**EXTRACT PROVIDED**

--

'Stay tuned' for details next week on new long-term care beds, says P.E.I. premier
CBC
P.E.I. Premier Dennis King told MLAs to "stay tuned for Wednesday" for more details on the government's plans to add more beds to privately run long-term care homes in the province.
King made the comment Friday in the P.E.I. Legislature, in response to questioning from the Green Party over the length of time it's taken the premier to deliver on a promise he made back in February.
During his state-of-the-province address that month, King announced 54 private long-term care beds would be added into the system 30 days after licensing is approved.
Green MLA Peter Bevan-Baker got the "stay tuned" answer in response to his questions about when that would happen, with King alluding to an announcement about the beds on April 10.
"Difficult challenges require creativity," King said. "[By the] middle of next week, there will be many more details about this and a longer-term plan about how we continue to expand our long-term care offering in this province."
Testimony at a recent legislature committee meeting revealed that one in every seven hospital beds on P.E.I. is occupied by a long-term care patient.
Having so many long-term care patients in acute care has caused trouble throughout the system. Patients, for example, can find themselves stuck in the emergency department because there is no other bed in the hospital for them.
"Most of these facilities, it's a handful of beds that we're adding," Health Minister Mark McLane said in the legislature Friday. "There's no one facility that's doing the majority of this expansion.
"We've talked about occupancy rates and staffing [and] this is why we're able to do this, is that we've staffed up these facilities over the last two years."
He said facilities must meet and maintain the province's minimum standards and licensing requirements "so the patients in those facilities will get the care that they need."
Long-term care beds in the province are about evenly split between private and public facilities.
But the province needs about 400 new beds by next year just to maintain the status quo, according to an internal review.
Bevan-Baker said the King government is nowhere close to adding those 400 beds, and wondered whether appropriate space in the seniors homes is even available.
"No new space is being created, there's no new footprint, it's all going to be happening within the walls of these aging homes to accommodate the beds," Bevan-Baker said. "Some of the beds will be placed in areas that were formerly storage spaces — places that were never, ever designed as rooms for elderly and frail people to live in."

--

(Source data)

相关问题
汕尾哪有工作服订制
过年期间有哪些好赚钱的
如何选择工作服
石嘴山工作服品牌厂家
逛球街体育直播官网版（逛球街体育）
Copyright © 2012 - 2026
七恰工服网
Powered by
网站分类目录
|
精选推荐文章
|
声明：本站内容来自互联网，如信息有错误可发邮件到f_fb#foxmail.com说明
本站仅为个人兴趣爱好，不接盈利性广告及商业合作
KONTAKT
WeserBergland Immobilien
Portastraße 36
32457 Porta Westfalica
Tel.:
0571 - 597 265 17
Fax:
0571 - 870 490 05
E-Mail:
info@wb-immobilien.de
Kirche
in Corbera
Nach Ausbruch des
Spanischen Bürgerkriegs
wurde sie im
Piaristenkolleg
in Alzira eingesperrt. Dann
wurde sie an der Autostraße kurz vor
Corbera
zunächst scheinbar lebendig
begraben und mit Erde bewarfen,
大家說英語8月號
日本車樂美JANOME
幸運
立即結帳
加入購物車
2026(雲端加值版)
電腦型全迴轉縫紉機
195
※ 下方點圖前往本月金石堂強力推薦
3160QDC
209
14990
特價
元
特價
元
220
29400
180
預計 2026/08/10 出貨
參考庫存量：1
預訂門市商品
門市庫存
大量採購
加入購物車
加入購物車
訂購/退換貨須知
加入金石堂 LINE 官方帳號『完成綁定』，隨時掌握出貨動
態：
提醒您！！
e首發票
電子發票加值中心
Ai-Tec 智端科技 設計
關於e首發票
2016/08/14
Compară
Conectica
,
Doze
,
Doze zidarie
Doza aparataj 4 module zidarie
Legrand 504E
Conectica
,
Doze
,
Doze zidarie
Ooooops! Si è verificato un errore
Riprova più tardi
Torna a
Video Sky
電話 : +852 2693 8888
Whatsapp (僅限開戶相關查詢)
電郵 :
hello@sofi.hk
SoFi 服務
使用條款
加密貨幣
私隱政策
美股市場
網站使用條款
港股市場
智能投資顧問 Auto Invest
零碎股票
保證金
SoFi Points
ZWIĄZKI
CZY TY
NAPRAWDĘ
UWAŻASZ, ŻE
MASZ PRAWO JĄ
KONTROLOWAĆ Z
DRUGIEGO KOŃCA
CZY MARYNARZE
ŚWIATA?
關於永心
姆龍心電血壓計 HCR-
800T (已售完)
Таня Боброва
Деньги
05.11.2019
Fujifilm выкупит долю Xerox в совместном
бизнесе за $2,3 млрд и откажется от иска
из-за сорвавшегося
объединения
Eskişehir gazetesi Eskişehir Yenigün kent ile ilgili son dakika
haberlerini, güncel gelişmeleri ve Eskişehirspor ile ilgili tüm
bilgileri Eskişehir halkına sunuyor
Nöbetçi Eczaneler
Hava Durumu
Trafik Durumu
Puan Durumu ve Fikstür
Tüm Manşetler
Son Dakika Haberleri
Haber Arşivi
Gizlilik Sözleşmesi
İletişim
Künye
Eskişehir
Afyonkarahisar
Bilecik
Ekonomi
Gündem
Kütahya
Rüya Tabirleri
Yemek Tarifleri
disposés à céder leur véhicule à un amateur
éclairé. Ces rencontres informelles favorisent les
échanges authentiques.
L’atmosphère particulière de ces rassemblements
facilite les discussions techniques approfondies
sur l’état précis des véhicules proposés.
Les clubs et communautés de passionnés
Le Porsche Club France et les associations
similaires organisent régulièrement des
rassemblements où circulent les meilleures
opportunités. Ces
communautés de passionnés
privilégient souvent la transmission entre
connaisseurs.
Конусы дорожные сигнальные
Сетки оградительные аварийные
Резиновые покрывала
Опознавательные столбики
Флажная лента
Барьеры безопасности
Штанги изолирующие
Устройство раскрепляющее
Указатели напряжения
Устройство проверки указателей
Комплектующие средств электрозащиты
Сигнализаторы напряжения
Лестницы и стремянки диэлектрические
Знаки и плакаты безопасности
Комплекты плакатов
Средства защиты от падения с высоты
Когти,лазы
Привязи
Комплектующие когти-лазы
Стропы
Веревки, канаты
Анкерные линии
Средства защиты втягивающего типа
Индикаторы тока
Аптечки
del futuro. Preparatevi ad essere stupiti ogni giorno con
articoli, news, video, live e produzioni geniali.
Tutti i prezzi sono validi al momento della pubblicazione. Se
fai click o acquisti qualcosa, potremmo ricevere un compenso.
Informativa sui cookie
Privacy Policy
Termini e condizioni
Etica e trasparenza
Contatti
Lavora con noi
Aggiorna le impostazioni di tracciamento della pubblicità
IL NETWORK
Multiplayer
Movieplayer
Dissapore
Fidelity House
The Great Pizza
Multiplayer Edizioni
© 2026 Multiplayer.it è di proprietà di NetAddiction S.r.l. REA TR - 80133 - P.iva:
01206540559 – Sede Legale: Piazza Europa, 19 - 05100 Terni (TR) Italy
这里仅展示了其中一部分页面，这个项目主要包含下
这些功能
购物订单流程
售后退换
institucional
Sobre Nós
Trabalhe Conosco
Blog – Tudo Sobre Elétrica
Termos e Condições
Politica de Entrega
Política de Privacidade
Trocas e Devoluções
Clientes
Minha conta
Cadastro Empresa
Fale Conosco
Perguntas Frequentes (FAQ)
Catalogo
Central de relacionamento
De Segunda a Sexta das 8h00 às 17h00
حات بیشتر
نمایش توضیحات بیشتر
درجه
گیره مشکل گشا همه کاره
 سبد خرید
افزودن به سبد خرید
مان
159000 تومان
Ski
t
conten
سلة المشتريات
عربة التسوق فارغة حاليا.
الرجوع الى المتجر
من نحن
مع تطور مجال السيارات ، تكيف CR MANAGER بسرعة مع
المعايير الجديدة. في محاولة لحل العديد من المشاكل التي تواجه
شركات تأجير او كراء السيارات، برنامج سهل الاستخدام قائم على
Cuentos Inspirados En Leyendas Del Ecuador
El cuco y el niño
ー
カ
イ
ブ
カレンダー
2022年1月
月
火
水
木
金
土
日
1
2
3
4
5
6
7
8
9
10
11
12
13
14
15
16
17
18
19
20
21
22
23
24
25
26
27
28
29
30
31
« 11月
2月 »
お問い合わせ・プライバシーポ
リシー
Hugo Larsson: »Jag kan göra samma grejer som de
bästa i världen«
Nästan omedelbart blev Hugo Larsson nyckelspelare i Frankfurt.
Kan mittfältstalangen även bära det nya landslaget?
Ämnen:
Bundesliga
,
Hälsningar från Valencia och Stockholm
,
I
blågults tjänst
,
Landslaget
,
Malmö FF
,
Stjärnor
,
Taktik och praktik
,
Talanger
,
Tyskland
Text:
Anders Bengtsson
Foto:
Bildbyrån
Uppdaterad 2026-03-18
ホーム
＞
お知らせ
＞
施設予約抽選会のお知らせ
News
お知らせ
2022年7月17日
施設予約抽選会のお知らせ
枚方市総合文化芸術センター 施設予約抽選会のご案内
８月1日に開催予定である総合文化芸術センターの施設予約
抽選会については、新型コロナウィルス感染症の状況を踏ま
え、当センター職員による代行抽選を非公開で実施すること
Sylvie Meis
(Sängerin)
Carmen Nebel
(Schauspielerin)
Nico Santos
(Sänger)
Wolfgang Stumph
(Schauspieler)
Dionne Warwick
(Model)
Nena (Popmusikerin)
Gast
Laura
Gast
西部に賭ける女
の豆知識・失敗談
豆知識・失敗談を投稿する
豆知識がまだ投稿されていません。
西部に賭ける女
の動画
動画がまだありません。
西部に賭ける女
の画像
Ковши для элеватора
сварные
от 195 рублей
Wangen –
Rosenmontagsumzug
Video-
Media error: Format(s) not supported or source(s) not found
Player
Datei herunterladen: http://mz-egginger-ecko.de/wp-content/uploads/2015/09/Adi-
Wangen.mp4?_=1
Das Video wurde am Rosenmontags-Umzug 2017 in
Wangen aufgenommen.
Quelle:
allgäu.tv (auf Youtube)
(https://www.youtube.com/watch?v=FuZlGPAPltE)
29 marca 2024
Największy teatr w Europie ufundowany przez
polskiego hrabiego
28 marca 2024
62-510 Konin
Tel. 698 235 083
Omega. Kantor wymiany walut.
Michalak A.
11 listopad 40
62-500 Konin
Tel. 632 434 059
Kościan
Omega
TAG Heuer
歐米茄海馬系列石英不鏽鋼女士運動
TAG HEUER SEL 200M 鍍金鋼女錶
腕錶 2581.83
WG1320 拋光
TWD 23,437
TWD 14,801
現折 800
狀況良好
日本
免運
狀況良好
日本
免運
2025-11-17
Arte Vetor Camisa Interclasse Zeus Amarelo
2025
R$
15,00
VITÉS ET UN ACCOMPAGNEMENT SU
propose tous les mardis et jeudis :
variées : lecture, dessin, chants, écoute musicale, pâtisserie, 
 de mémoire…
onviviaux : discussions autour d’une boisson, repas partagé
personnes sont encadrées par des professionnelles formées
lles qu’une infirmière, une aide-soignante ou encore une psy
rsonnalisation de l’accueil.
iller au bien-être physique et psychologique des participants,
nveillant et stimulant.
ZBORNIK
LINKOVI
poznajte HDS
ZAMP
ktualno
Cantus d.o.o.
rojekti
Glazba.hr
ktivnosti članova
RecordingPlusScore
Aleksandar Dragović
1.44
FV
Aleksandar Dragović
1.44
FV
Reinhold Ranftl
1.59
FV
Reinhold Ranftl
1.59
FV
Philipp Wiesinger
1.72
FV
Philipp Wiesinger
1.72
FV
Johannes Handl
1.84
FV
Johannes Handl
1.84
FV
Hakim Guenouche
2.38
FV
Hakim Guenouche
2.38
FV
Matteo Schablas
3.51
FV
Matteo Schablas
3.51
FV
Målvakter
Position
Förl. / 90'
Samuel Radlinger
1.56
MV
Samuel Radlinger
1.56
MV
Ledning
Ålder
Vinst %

--

**WHAT TO DO**
1. Reproduce word for word the part of the article on long-term care beds starting with "Green MLA Peter" and going on through "hospital for them.".
2. In the article on long-term care beds, how many private long-term care beds did King announce during his state-of-the-province address?
3. Name every person mentioned by name in the article on long-term care beds.

**ANSWERS BELOW**
1.
Green MLA Peter Bevan-Baker got the "stay tuned" answer in response to his questions about when that would happen, with King alluding to an announcement about the beds on April 10.
"Difficult challenges require creativity," King said. "[By the] middle of next week, there will be many more details about this and a longer-term plan about how we continue to expand our long-term care offering in this province."
Testimony at a recent legislature committee meeting revealed that one in every seven hospital beds on P.E.I. is occupied by a long-term care patient.
Having so many long-term care patients in acute care has caused trouble throughout the system. Patients, for example, can find themselves stuck in the emergency department because there is no other bed in the hospital for them.

2. 54

3.
Dennis King
Peter Bevan-Baker
Mark McLane